Living this way is certainly different than anything I’ve experienced before! This way meaning as a member of the chronically ill. I mentioned before that for the first 8 years of my MS journey the disease was relatively incognito. I was able to straddle two worlds. One is the land of the healthy and the other the home of the ill. Although now I often wonder if trying to appear healthy as long as I did actually stressed my body into the condition that I’m in now. You know working too much and too long. Exercising, getting overheated, and pushing myself. But this type of thinking gets me nowhere.

My problem is that I am no longer able to fake it. I used to secretly blend into both worlds. Now when you see me, you’ll immediately know that something is going on. I am still trying to learn how to function in my new terrain where all my flaws are out front and open.

Recently I was getting ready to meet some friends for lunch and it dawned on me that I wasn’t sure if the venue was handicap accessible. You would think that most places are accessible since we’re in 2012. But in New Orleans, Louisiana think again! Often businesses can get away with not making the required accommodations under the shield of being “historic” and unable to change.

Usually I just take a drive by and check out the entrance beforehand.

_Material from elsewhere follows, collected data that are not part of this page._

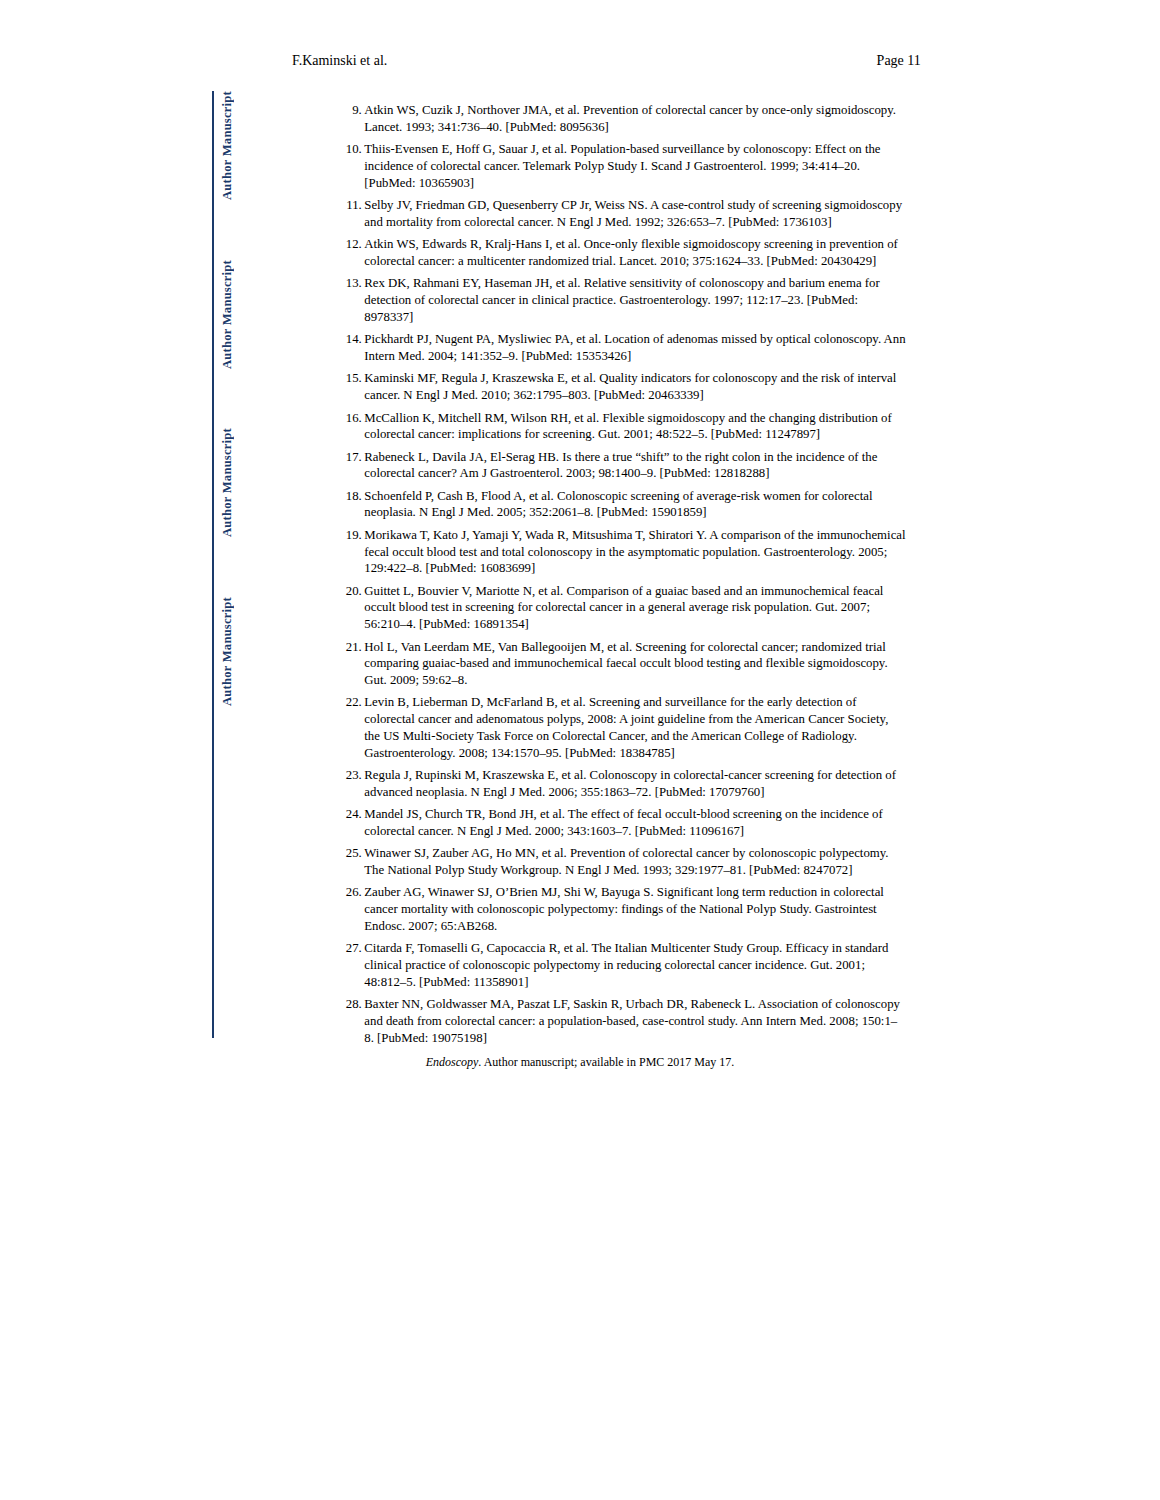Author Manuscript Author Manuscript Author Manuscript Author Manuscript
F.Kaminski et al.
Page 11
9. Atkin WS, Cuzik J, Northover JMA, et al. Prevention of colorectal cancer by once-only sigmoidoscopy. Lancet. 1993; 341:736–40. [PubMed: 8095636]
10. Thiis-Evensen E, Hoff G, Sauar J, et al. Population-based surveillance by colonoscopy: Effect on the incidence of colorectal cancer. Telemark Polyp Study I. Scand J Gastroenterol. 1999; 34:414–20. [PubMed: 10365903]
11. Selby JV, Friedman GD, Quesenberry CP Jr, Weiss NS. A case-control study of screening sigmoidoscopy and mortality from colorectal cancer. N Engl J Med. 1992; 326:653–7. [PubMed: 1736103]
12. Atkin WS, Edwards R, Kralj-Hans I, et al. Once-only flexible sigmoidoscopy screening in prevention of colorectal cancer: a multicenter randomized trial. Lancet. 2010; 375:1624–33. [PubMed: 20430429]
13. Rex DK, Rahmani EY, Haseman JH, et al. Relative sensitivity of colonoscopy and barium enema for detection of colorectal cancer in clinical practice. Gastroenterology. 1997; 112:17–23. [PubMed: 8978337]
14. Pickhardt PJ, Nugent PA, Mysliwiec PA, et al. Location of adenomas missed by optical colonoscopy. Ann Intern Med. 2004; 141:352–9. [PubMed: 15353426]
15. Kaminski MF, Regula J, Kraszewska E, et al. Quality indicators for colonoscopy and the risk of interval cancer. N Engl J Med. 2010; 362:1795–803. [PubMed: 20463339]
16. McCallion K, Mitchell RM, Wilson RH, et al. Flexible sigmoidoscopy and the changing distribution of colorectal cancer: implications for screening. Gut. 2001; 48:522–5. [PubMed: 11247897]
17. Rabeneck L, Davila JA, El-Serag HB. Is there a true “shift” to the right colon in the incidence of the colorectal cancer? Am J Gastroenterol. 2003; 98:1400–9. [PubMed: 12818288]
18. Schoenfeld P, Cash B, Flood A, et al. Colonoscopic screening of average-risk women for colorectal neoplasia. N Engl J Med. 2005; 352:2061–8. [PubMed: 15901859]
19. Morikawa T, Kato J, Yamaji Y, Wada R, Mitsushima T, Shiratori Y. A comparison of the immunochemical fecal occult blood test and total colonoscopy in the asymptomatic population. Gastroenterology. 2005; 129:422–8. [PubMed: 16083699]
20. Guittet L, Bouvier V, Mariotte N, et al. Comparison of a guaiac based and an immunochemical feacal occult blood test in screening for colorectal cancer in a general average risk population. Gut. 2007; 56:210–4. [PubMed: 16891354]
21. Hol L, Van Leerdam ME, Van Ballegooijen M, et al. Screening for colorectal cancer; randomized trial comparing guaiac-based and immunochemical faecal occult blood testing and flexible sigmoidoscopy. Gut. 2009; 59:62–8.
22. Levin B, Lieberman D, McFarland B, et al. Screening and surveillance for the early detection of colorectal cancer and adenomatous polyps, 2008: A joint guideline from the American Cancer Society, the US Multi-Society Task Force on Colorectal Cancer, and the American College of Radiology. Gastroenterology. 2008; 134:1570–95. [PubMed: 18384785]
23. Regula J, Rupinski M, Kraszewska E, et al. Colonoscopy in colorectal-cancer screening for detection of advanced neoplasia. N Engl J Med. 2006; 355:1863–72. [PubMed: 17079760]
24. Mandel JS, Church TR, Bond JH, et al. The effect of fecal occult-blood screening on the incidence of colorectal cancer. N Engl J Med. 2000; 343:1603–7. [PubMed: 11096167]
25. Winawer SJ, Zauber AG, Ho MN, et al. Prevention of colorectal cancer by colonoscopic polypectomy. The National Polyp Study Workgroup. N Engl J Med. 1993; 329:1977–81. [PubMed: 8247072]
26. Zauber AG, Winawer SJ, O’Brien MJ, Shi W, Bayuga S. Significant long term reduction in colorectal cancer mortality with colonoscopic polypectomy: findings of the National Polyp Study. Gastrointest Endosc. 2007; 65:AB268.
27. Citarda F, Tomaselli G, Capocaccia R, et al. The Italian Multicenter Study Group. Efficacy in standard clinical practice of colonoscopic polypectomy in reducing colorectal cancer incidence. Gut. 2001; 48:812–5. [PubMed: 11358901]
28. Baxter NN, Goldwasser MA, Paszat LF, Saskin R, Urbach DR, Rabeneck L. Association of colonoscopy and death from colorectal cancer: a population-based, case-control study. Ann Intern Med. 2008; 150:1–8. [PubMed: 19075198]
Endoscopy. Author manuscript; available in PMC 2017 May 17.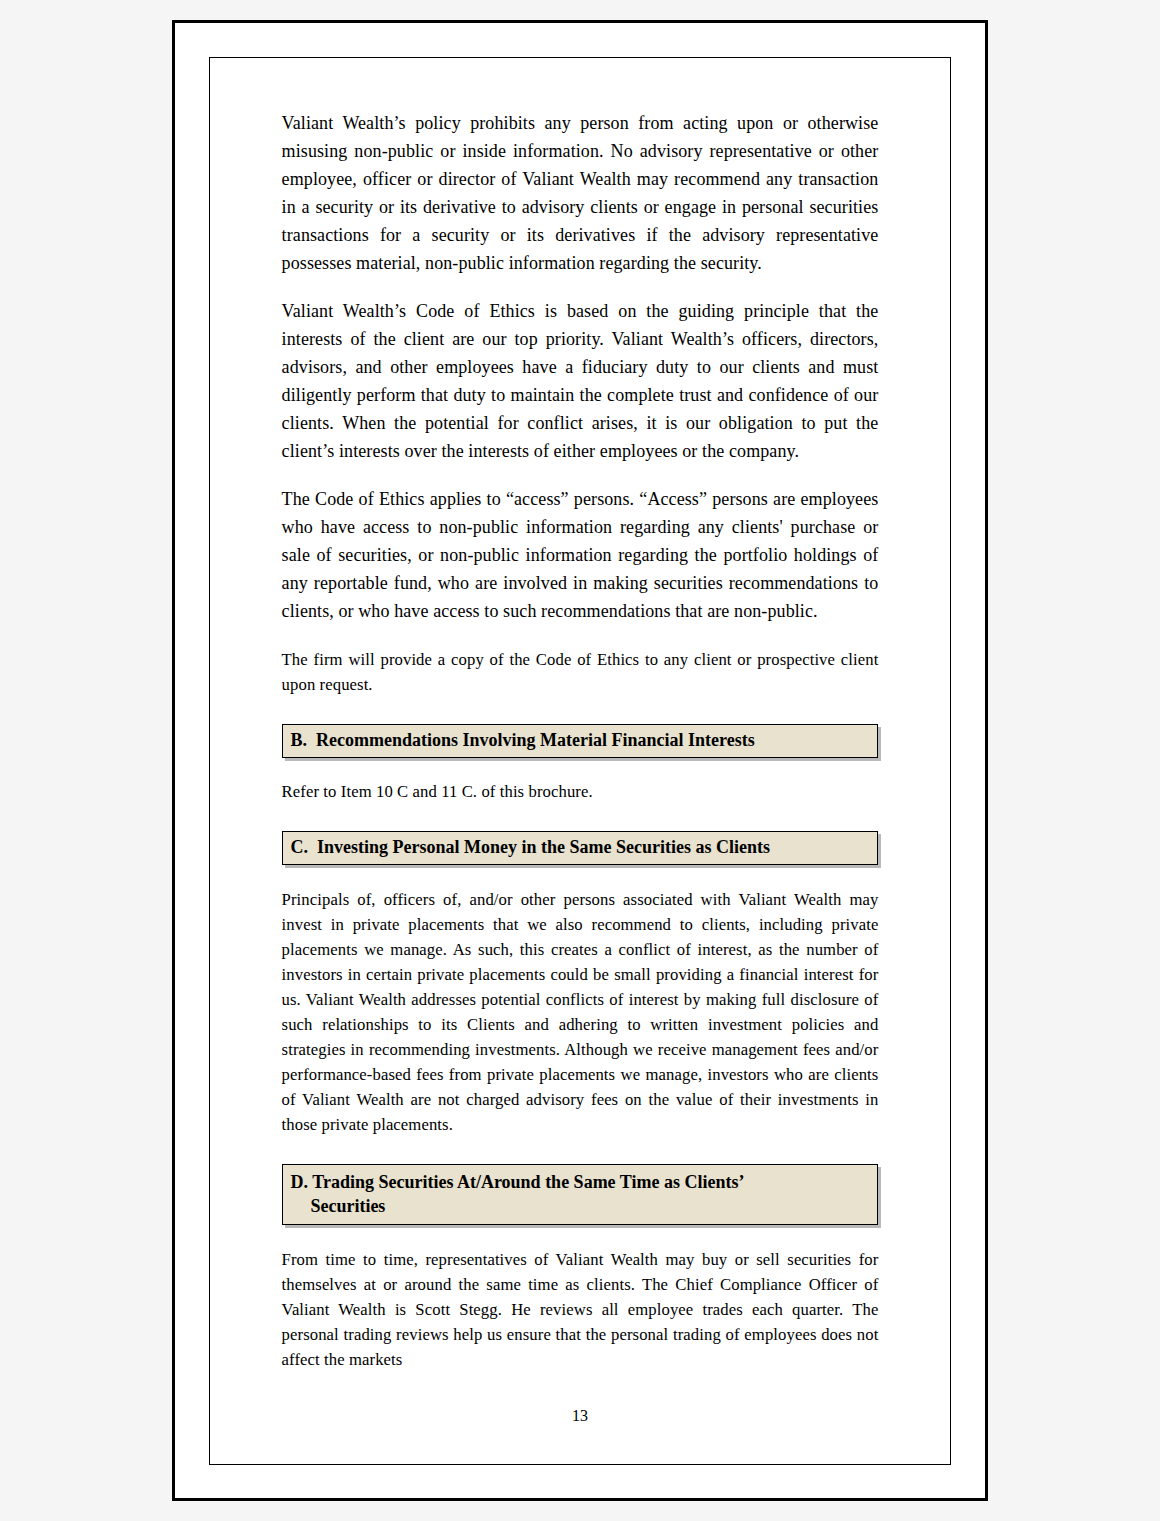Valiant Wealth’s policy prohibits any person from acting upon or otherwise misusing non-public or inside information. No advisory representative or other employee, officer or director of Valiant Wealth may recommend any transaction in a security or its derivative to advisory clients or engage in personal securities transactions for a security or its derivatives if the advisory representative possesses material, non-public information regarding the security.
Valiant Wealth’s Code of Ethics is based on the guiding principle that the interests of the client are our top priority. Valiant Wealth’s officers, directors, advisors, and other employees have a fiduciary duty to our clients and must diligently perform that duty to maintain the complete trust and confidence of our clients. When the potential for conflict arises, it is our obligation to put the client’s interests over the interests of either employees or the company.
The Code of Ethics applies to “access” persons. “Access” persons are employees who have access to non-public information regarding any clients' purchase or sale of securities, or non-public information regarding the portfolio holdings of any reportable fund, who are involved in making securities recommendations to clients, or who have access to such recommendations that are non-public.
The firm will provide a copy of the Code of Ethics to any client or prospective client upon request.
B. Recommendations Involving Material Financial Interests
Refer to Item 10 C and 11 C. of this brochure.
C. Investing Personal Money in the Same Securities as Clients
Principals of, officers of, and/or other persons associated with Valiant Wealth may invest in private placements that we also recommend to clients, including private placements we manage. As such, this creates a conflict of interest, as the number of investors in certain private placements could be small providing a financial interest for us. Valiant Wealth addresses potential conflicts of interest by making full disclosure of such relationships to its Clients and adhering to written investment policies and strategies in recommending investments. Although we receive management fees and/or performance-based fees from private placements we manage, investors who are clients of Valiant Wealth are not charged advisory fees on the value of their investments in those private placements.
D. Trading Securities At/Around the Same Time as Clients’Securities
From time to time, representatives of Valiant Wealth may buy or sell securities for themselves at or around the same time as clients. The Chief Compliance Officer of Valiant Wealth is Scott Stegg. He reviews all employee trades each quarter. The personal trading reviews help us ensure that the personal trading of employees does not affect the markets
13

It always makes me a little mad because I shouldn’t have to. This is why I feel as if I’m living in one world but begging for acceptance into another. For this reason I do a lot of advocacy work. I post a lot of it on this site and across the web. Maybe one day more people will know about Multiple Sclerosis, maybe they won’t. I just have to believe that by just having it, it doesn’t diminish who I am. If I cease to seek the difference between myself and others, I’m pretty sure I’d be a lot better off.

Because, after all is said and done I bet all members of each world have a lot more in common than we think.